Here’s a 10 point checklist to ensure lead generation GDPR compliance:

1. Which legal basis

The first thing any marketing department needs to do is to decide on the legal basis upon which they will market to consumers across different channels. For lead generation this means asking yourself whether you need explicit consent directly from consumers, or can you rely on contractual agreements or legitimate interest?

2. Channel-specific regulations

Legal obligations will vary for each marketing channel (telephone, SMS, email, post etc.) so it’s important to dig into the details of the legislation for each. Furthermore, marketers must adhere to the Privacy and Electronic Communications Regulations

(PECR), as well as GDPR, so it’s vital to establish compliance with both laws.

3. Telephone Preference Service

One of the fundamental parts of PECR is that if your organisation are relying on legitimate interest under GDPR, and wish to conduct telemarketing activities, you must check that the people you wish to call have also not opted out through the Telephone Preference Service (TPS).

4. Contracts

Once you have decided how you want to justify lead generation under the relevant legislation, this needs to be implemented in the contracts you have with all partners and lead generators. The way you do this will vary contract by contract.

5. Company directors

Use the Companies House register to look into the background of the company directors of each of your partners, be wary if they have been involved in companies that have been dissolved, especially large numbers or through insolvency or administration. Also, run a credit check on providers using a service such as Experian.
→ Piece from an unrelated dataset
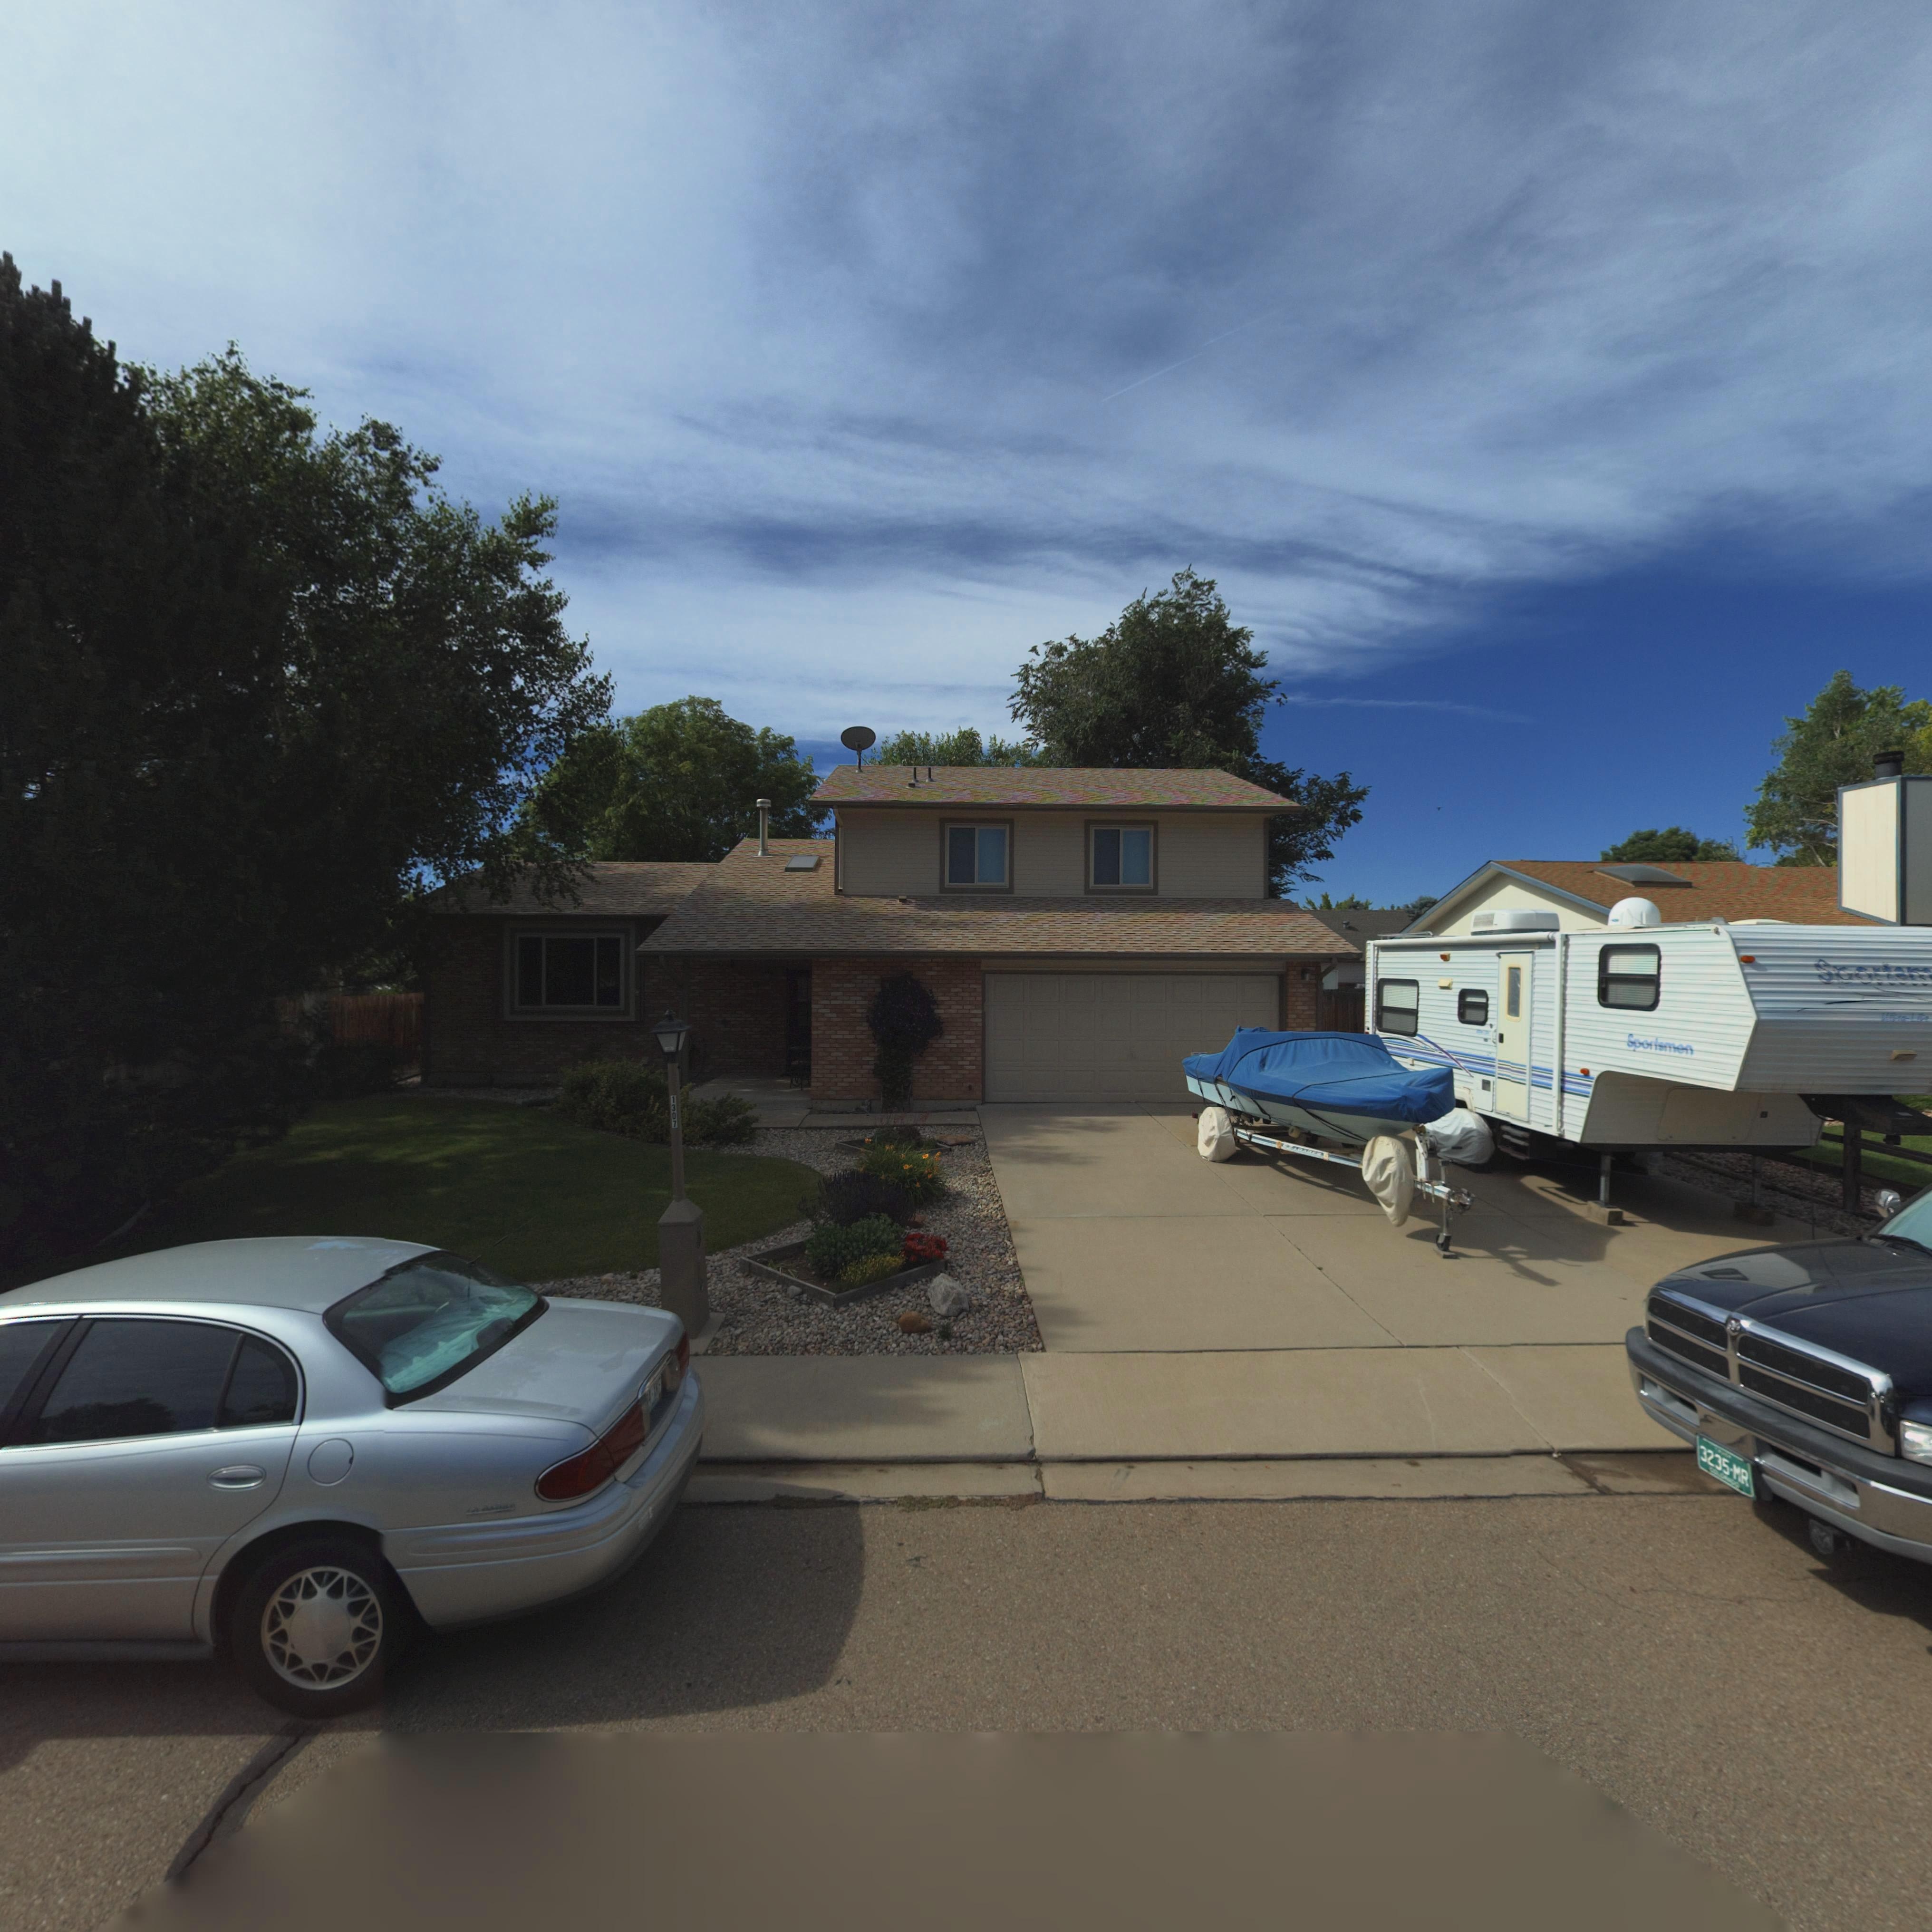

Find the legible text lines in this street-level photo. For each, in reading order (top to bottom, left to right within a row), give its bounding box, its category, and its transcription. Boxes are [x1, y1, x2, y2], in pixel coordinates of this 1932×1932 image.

[671, 1095, 677, 1128] StreetNumber: 1307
6. Policies and procedures

Ensure your partners have robust, compliant policies to deal with subject access requests, complaints and other incidents. If you identify a data collection or handling activity that is not documented stop working with that partner until they can provide sufficient documentation.

7. Minimise the risk of breaching GDPR

Minimising the amount of data that is being collected has many benefits including lower cost, higher conversion rates, and lower risk of breaching regulations. Revisit the business goals for your campaigns and ensure that you’re only collecting data that is essential to the success of the campaigns being run. For example, if your only planning to contact people via email, you don’t need to collect postal addresses. This will not only minimise the amount of data being collected but also re-focus optimisation efforts.

8. Continuous scrutiny

Lead generation is a fluid process, so it’s important to conduct regular performance reviews and audits. When taking on a new partner or supplier, review performance daily for the first two weeks and then weekly from there onwards. If performance (i.e. cost per lead or cost per action) varies by more than 50% across a single supplier, ask them to provide you with a list of their traffic sources and check they are all compliant. If you have any concerns, stop working with that partner.

9. Complaints

Complaints usually mean that the supplier is not effectively communicating how the data being collected will be used and consumers are confused about why you’re contacting them which will damage your brand reputation. Regardless of the volume of leads delivered by a supplier, you should not receive complaints.  

10. Management changes

Look for changes in management or rapid turnover of staff. Credit check new company directors and the status of the company’s credit check. If you see that any new directors have a poor track record or that the supplier is getting into financial difficulty, stop working with them and investigate the causes.